What the exercise asks ->
Word for word, repeat the data; no picture should appear in the result.

Stored data entries ->
+++
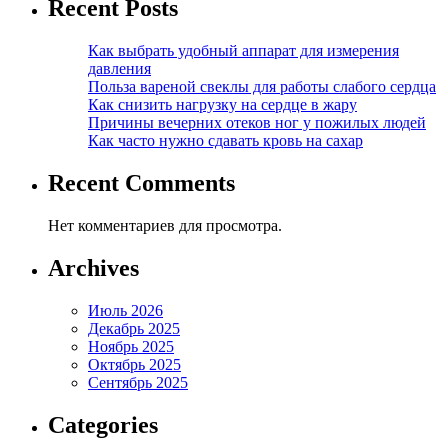
Recent Posts
Как выбрать удобный аппарат для измерения
давления
Польза вареной свеклы для работы слабого сердца
Как снизить нагрузку на сердце в жару
Причины вечерних отеков ног у пожилых людей
Как часто нужно сдавать кровь на сахар
Recent Comments
Нет комментариев для просмотра.
Archives
Июль 2026
Декабрь 2025
Ноябрь 2025
Октябрь 2025
Сентябрь 2025
Categories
+++
Output for this task ->
Recent Posts
Как выбрать удобный аппарат для измерения
давления
Польза вареной свеклы для работы слабого сердца
Как снизить нагрузку на сердце в жару
Причины вечерних отеков ног у пожилых людей
Как часто нужно сдавать кровь на сахар
Recent Comments
Нет комментариев для просмотра.
Archives
Июль 2026
Декабрь 2025
Ноябрь 2025
Октябрь 2025
Сентябрь 2025
Categories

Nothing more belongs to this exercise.